Netanyahu vê risco de Bolsonaro ser investigado por ‘genocídio’ de povos indígenas, diz ex-embaixador

Netanyanu percebeu que Bolsonaro é do tipo “confuso”

Yasmim Perna e Alexandro Martello
TV Globo e G1 — Brasília

O ex-embaixador do Brasil em Israel, Paulo Cesar Meira de Vasconcellos, afirmou em telegrama enviado ao Itamaraty em 2020 que o primeiro-ministro Benjamin Netanyahu via “risco real” do presidente Jair Bolsonaro ser investigado pelo Tribunal Penal Internacional por “genocídio de povos indígenas”.

A correspondência, que está em posse da CPI da Covid e foi obtida pela TV Globo, é datada de 7 maio de 2020, quando Vasconcellos ainda chefiava a Embaixada brasileira no país. O documento foi classificado com prioridade “urgentíssima”. Vasconcellos foi substituído no cargo pelo general Gerson Menandro Garcia de Freitas no fim de 2020.

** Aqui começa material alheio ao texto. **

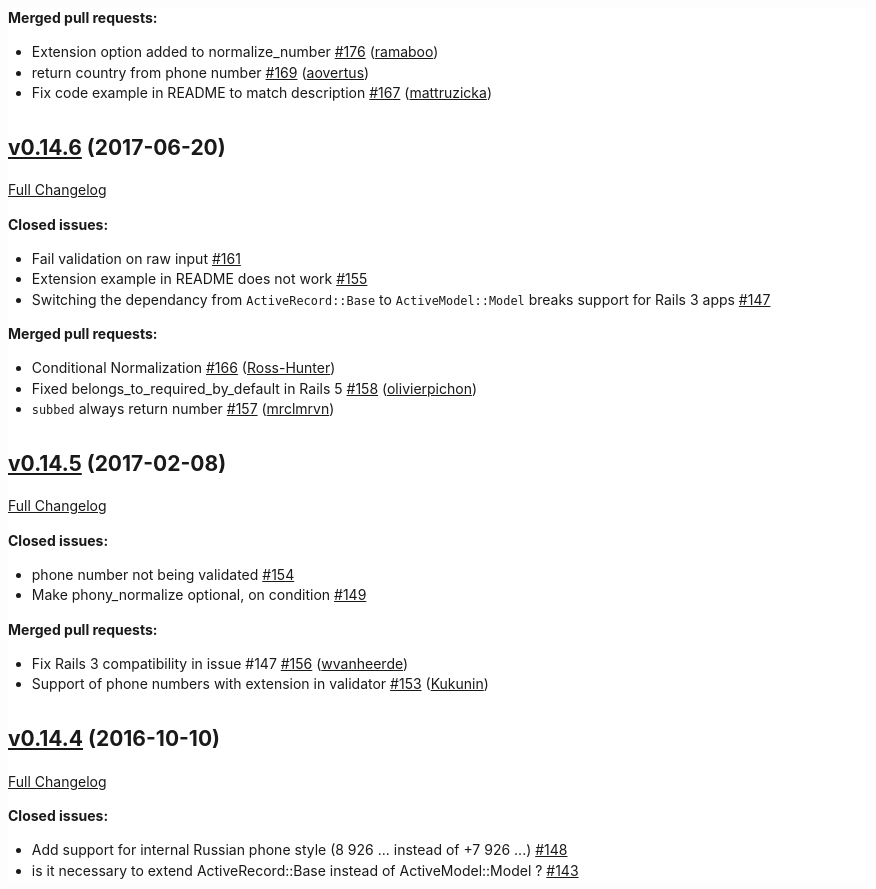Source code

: **Merged pull requests:**

- Extension option added to normalize\_number [\#176](https://github.com/joost/phony_rails/pull/176) ([ramaboo](https://github.com/ramaboo))
- return country from phone number [\#169](https://github.com/joost/phony_rails/pull/169) ([aovertus](https://github.com/aovertus))
- Fix code example in README to match description [\#167](https://github.com/joost/phony_rails/pull/167) ([mattruzicka](https://github.com/mattruzicka))

## [v0.14.6](https://github.com/joost/phony_rails/tree/v0.14.6) (2017-06-20)
[Full Changelog](https://github.com/joost/phony_rails/compare/v0.14.5...v0.14.6)

**Closed issues:**

- Fail validation on raw input [\#161](https://github.com/joost/phony_rails/issues/161)
- Extension example in README does not work [\#155](https://github.com/joost/phony_rails/issues/155)
- Switching the dependancy from `ActiveRecord::Base` to `ActiveModel::Model` breaks support for Rails 3 apps [\#147](https://github.com/joost/phony_rails/issues/147)

**Merged pull requests:**

- Conditional Normalization [\#166](https://github.com/joost/phony_rails/pull/166) ([Ross-Hunter](https://github.com/Ross-Hunter))
- Fixed belongs\_to\_required\_by\_default in Rails 5 [\#158](https://github.com/joost/phony_rails/pull/158) ([olivierpichon](https://github.com/olivierpichon))
- `subbed` always return number [\#157](https://github.com/joost/phony_rails/pull/157) ([mrclmrvn](https://github.com/mrclmrvn))

## [v0.14.5](https://github.com/joost/phony_rails/tree/v0.14.5) (2017-02-08)
[Full Changelog](https://github.com/joost/phony_rails/compare/v0.14.4...v0.14.5)

**Closed issues:**

- phone number not being validated [\#154](https://github.com/joost/phony_rails/issues/154)
- Make phony\_normalize optional, on condition [\#149](https://github.com/joost/phony_rails/issues/149)

**Merged pull requests:**

- Fix Rails 3 compatibility in issue \#147 [\#156](https://github.com/joost/phony_rails/pull/156) ([wvanheerde](https://github.com/wvanheerde))
- Support of phone numbers with extension in validator [\#153](https://github.com/joost/phony_rails/pull/153) ([Kukunin](https://github.com/Kukunin))

## [v0.14.4](https://github.com/joost/phony_rails/tree/v0.14.4) (2016-10-10)
[Full Changelog](https://github.com/joost/phony_rails/compare/v0.14.2...v0.14.4)

**Closed issues:**

- Add support for internal Russian phone style \(8 926 ... instead of +7 926 ...\) [\#148](https://github.com/joost/phony_rails/issues/148)
- is it necessary to extend ActiveRecord::Base instead of ActiveModel::Model ? [\#143](https://github.com/joost/phony_rails/issues/143)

“DEIXOU CLARO” – Paulo Cesar Meira de Vasconcellos cita no documento uma reunião, ocorrida em dezembro de 2019 entre uma autoridade política brasileira em visita à Israel e o primeiro-ministro Benjamin Netanyahu, na qual o primeiro-ministro de Israel “deixou claro” que Israel gostaria de contar com “firme apoio” brasileiro a processos no Tribunal Penal Internacional, já que “quando todo mundo estava contra o Brasil durante incêndios da Amazônia, Israel apoiou o Brasil”.

Ainda, segundo a carta, naquele encontro Netanyahu teria dito que o apoio seria mútuo “uma vez que há risco real de que o presidente Bolsonaro venha a ser investigado naquele Tribunal por genocídio de povos indígenas”.

De acordo com o documento, o primeiro-ministro teria dito que acredita que o governo brasileiro poderia vir a ser responsabilizado “internacionalmente” por “omissão na proteção da Amazônia” e “por crimes internacionais no que se refere à proteção de povos indígenas”.

CRIMES INTERNACIONAIS – “Parece-me seguro afirmar que pelo menos parte das autoridades locais, inclusive o primeiro-ministro [Benjamin Netanyahu] acreditam que o governo brasileiro poderia vir a ser responsabilizado internacionalmente no futuro por omissão na proteção da Amazônia e até mesmo por crimes internacionais no que se refere à proteção de povos indígenas“, diz o ex-embaixador brasileiro na correspondência.

G1 entrou em contato com o Ministério das Relações Exteriores e com o Palácio do Planalto, mas o governo não se manifestou até a última atualização dessa reportagem.

Na correspondência, Vasconcellos também informou ter percebido que “parte expressiva da população local é crescentemente crítica do que percebe como aumento dos níveis de desmatamento, elevação do número de queimadas e relativização do compromisso do governo brasileiro com preservação ambiental e com medidas a fazer frente à mudança do clima”.

OUTROS PROBLEMAS – “Também pesam em desfavor da imagem do Brasil a crescente aceitação local da narrativa de que o governo brasileiro não protege de maneira adequada os povos indígenas do país e, apesar de ser uma das maiores potências internacionais na área de agricultura e pecuária, não possui política clara sobre bem-estar animal”, acrescentou na carta o ex-embaixador em Israel.

Vasconcellos também disse na correspondência que em agosto de 2019, durante o pico das queimadas, o prédio da embaixada brasileira em Israel foi cercado por 10 dias, por manifestantes que demandavam fim das queimadas.